QSCM's Between Friends Improvisation Workshop by Linda Minty

Updated: Jun 3, 2019

Local cellist and teacher Linda Minty attended QSCM's Between Friend's Improv Workshop with Amahl Arulanandam Friday April 26. She reports as follows: The Quinte Society for Chamber Music presented, which would be for most musicians in this area, a once-in-a-lifetime opportunity to participate in a Cello Master Class with a virtuoso cellist, Amahl Arulanandam, of the duo VC2.

Unfortunately for the Maestro, there aren't any cellists presently available in the Quinte and Hastings regions to provide suitable candidates. Most cellists are either children or beginner adults. As a result, Mr. Arulanandam changed direction and offered an improvisation workshop for string players, open to all ages and all levels of ability.


On a rainy Friday evening at dinner time, a raggle-taggle group came together - 2 young violinists came prepared for a master class, 3 cellists and another violinist came for the workshop. The first violinist, Anissa Nielsen, played Polish Dance by Edmund Severn. She had just recently competed in the Stirling Festival of Sacred Praise with this piece. Next was another violinist, Jeanette Huang, with Pablo de Sarasate's Zigeunerweisen (Gypsy Airs). She had recently won several awards with this piece at the Rotary Music Festival in Belleville. Both works are virtuoso show pieces and contain special musical effects, includingt 'trick' bowing, multi-stop chords, left hand pizzicato and passages of harmonics and double-stops.

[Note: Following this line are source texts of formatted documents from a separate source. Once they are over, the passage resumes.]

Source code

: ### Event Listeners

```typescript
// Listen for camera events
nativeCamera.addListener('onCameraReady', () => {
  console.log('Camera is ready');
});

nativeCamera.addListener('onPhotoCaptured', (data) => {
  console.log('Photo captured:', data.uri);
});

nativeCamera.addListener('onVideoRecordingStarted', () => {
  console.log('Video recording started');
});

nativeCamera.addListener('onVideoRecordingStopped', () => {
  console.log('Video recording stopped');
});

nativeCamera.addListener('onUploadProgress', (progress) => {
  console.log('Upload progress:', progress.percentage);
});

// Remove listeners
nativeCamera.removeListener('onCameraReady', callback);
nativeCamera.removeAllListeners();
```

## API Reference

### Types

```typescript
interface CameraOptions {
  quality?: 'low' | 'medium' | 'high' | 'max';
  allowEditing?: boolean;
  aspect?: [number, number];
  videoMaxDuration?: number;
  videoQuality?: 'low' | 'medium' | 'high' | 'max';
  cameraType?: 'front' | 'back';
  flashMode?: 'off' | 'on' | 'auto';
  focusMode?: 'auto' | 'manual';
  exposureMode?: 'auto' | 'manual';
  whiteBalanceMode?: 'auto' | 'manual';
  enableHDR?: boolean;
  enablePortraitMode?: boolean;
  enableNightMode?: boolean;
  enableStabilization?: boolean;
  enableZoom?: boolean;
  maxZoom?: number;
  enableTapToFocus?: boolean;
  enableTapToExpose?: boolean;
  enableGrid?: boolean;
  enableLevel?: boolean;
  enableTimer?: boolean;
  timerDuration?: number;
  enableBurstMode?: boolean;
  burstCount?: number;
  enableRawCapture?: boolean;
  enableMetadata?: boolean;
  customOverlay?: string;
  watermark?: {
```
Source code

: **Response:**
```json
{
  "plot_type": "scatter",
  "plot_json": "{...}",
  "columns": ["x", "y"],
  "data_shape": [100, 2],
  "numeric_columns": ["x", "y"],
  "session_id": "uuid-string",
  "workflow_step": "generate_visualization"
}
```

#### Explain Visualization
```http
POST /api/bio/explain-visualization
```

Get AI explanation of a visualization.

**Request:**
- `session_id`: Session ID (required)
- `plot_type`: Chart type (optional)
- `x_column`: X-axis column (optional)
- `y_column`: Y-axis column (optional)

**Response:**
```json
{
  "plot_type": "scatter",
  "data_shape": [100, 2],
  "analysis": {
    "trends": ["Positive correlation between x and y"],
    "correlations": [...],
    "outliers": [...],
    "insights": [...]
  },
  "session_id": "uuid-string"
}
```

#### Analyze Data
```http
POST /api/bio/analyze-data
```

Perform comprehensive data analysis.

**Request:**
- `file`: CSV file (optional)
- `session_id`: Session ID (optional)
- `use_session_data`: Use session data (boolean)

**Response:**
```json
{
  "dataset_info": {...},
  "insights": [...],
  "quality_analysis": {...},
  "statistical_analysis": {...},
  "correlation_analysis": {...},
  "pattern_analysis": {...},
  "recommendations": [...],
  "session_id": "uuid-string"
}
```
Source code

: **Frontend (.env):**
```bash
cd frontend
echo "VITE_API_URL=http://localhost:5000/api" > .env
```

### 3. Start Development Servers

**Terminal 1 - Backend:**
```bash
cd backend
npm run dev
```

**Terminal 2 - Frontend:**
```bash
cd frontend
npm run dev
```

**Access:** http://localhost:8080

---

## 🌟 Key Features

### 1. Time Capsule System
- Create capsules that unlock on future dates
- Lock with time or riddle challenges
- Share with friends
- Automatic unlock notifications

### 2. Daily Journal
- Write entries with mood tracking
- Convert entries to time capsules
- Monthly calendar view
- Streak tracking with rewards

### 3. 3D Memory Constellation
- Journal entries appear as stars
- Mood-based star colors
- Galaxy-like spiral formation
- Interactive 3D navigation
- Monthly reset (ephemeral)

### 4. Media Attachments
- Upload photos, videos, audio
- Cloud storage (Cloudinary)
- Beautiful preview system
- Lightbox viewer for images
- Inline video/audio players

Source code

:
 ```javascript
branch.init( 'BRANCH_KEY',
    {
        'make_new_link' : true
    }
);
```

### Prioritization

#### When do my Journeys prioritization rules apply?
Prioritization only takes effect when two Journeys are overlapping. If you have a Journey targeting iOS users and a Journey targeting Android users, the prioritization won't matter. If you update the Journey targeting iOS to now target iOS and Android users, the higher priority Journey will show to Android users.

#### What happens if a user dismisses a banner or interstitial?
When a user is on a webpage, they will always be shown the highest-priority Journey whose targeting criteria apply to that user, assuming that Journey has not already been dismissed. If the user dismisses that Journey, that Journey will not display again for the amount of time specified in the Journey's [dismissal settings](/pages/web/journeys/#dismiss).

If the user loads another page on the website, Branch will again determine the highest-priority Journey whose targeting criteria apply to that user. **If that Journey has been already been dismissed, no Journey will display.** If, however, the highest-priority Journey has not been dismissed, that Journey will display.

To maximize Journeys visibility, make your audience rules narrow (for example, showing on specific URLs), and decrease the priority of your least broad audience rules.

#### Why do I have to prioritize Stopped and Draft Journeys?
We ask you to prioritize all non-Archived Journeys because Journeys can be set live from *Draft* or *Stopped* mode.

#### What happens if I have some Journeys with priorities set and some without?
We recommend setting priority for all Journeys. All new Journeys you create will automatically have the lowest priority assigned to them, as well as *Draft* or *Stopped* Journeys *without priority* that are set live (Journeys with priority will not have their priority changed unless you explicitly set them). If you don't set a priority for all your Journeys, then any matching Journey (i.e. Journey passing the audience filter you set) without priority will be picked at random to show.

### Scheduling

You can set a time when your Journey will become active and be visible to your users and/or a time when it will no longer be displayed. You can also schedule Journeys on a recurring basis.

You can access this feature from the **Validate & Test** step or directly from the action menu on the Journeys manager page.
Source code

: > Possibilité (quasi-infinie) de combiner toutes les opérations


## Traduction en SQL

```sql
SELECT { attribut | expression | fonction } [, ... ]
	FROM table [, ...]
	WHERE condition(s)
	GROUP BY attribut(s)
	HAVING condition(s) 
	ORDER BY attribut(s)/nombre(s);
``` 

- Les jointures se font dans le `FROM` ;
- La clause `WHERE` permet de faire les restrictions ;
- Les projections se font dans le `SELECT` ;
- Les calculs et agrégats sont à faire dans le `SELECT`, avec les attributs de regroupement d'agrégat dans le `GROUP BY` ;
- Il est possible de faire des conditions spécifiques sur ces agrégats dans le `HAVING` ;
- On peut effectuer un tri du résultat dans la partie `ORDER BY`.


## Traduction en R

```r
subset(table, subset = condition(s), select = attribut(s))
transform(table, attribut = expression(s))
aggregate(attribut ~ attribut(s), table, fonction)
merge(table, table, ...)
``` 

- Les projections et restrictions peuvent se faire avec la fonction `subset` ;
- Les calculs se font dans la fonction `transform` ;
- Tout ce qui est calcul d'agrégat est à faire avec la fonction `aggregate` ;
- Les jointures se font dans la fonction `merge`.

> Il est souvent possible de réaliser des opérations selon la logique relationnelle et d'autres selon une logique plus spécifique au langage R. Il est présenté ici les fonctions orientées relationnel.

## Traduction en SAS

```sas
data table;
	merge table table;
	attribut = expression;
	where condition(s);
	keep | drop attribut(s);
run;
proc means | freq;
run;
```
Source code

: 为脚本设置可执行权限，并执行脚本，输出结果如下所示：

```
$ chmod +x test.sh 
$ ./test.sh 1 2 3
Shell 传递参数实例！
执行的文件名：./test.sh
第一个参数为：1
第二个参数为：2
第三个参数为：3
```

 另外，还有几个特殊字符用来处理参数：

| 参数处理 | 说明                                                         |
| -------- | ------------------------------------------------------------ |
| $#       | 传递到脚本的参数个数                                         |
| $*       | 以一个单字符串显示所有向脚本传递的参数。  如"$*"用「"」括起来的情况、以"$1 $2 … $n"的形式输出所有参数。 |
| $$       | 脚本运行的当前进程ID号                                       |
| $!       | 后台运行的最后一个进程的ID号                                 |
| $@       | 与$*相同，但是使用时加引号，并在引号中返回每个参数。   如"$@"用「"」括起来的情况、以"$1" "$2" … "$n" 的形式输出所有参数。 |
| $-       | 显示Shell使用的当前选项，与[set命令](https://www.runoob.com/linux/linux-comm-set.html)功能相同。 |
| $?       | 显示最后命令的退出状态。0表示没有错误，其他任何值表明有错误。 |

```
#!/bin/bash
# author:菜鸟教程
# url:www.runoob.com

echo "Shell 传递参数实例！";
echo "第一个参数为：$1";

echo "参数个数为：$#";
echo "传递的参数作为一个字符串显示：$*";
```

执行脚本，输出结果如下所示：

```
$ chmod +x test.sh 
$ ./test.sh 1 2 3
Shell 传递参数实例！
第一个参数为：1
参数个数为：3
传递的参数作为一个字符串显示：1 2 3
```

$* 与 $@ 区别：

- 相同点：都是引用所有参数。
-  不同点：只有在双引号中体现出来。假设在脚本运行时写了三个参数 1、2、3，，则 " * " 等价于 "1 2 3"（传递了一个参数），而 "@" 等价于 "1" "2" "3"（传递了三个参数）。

Mr. Arulanandam's comments were insightful. Even though a cellist, string technique is very similar on both instruments. "Use more bow here, less bow there, more schmaltzy slides here, dramatic pauses there." This is an over-simplification of a complex process. Every detail looked at is designed to bring out the most in the music, not just for the player, but also for the audience's enjoyment. Both young ladies rose to the occasion, working patiently through the exercise on their instrument. The results were immediate - the music was just that much better.


It was now time for the improv workshop. We sat in a circle - 3 cellists, 2 violinists, and the teacher. By way of introduction we were asked to say our name and pick out a different sound on our instrument for each syllable. You could tap the body, 'play' the tailpiece, do a glissando, harmonic or chop. Each person truly found different sounds from the others with which to express their name. This was to enable them to think outside of the box with respect to the musical sounds which we are familiar with on our instrument.


We learned a simple 3-note chord progression in D-Dorian mode (DEFGABCD - all piano white notes). The next step was to use these notes and play whole notes in random order over the chord progression which Mr. Arulanandam played. Each by turn, the students tentatively tip-toed through the exercise. We all heaved a sigh when it ws done. Next we were to change notes in a more thythmic style in half notes. Again, by turn we shyly picked out our notes. Some sounds were quite pleasant while others a little dissonant. But, according to the teacher, "there are no wrong notes". Our final task was to improvise a 'tune' over the chords, still using the same notes as at the first. As one person played, the others quietly and together played the original chord progression. The result was quite eye (or ear) opening. Each player, who at first was hesitant and frankly scared, played out a musical melody and finished with confidence.


The range of skill was diverse: an RCM Grade 7 level violinist, a seasoned cellist (teacher/performer), a 9-year-old beginner cellist (Suzuki Book I), a young adult cellist (RCM Grade 2), and a professional violinist. All in all, it was great fun and everyone took away a different experience. Thank you to Amahl Arulanandam for his patience and kindness, and his generosity in going ahead with something quite different than what it was originally planned to meet the needs of our community.